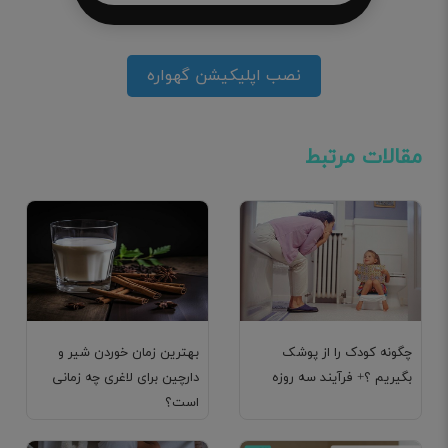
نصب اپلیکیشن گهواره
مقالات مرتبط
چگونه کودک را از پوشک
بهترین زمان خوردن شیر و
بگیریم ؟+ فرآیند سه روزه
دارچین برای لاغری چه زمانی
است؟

* * *

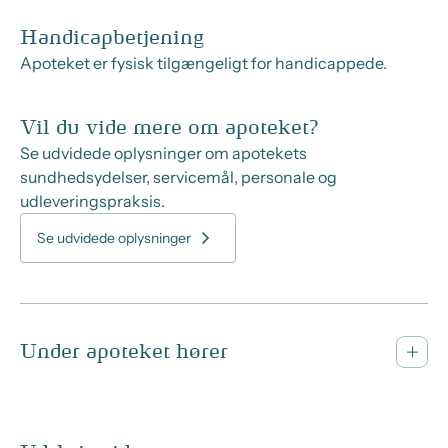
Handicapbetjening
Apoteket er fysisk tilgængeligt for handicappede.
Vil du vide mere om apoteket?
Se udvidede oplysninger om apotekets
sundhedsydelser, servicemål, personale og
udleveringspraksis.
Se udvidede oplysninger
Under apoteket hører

REQUIRED ACTION —
Write the number of lines in the listing above that contain the word "oplysninger". No other text should appear.

EXERCISE OUTPUT —
2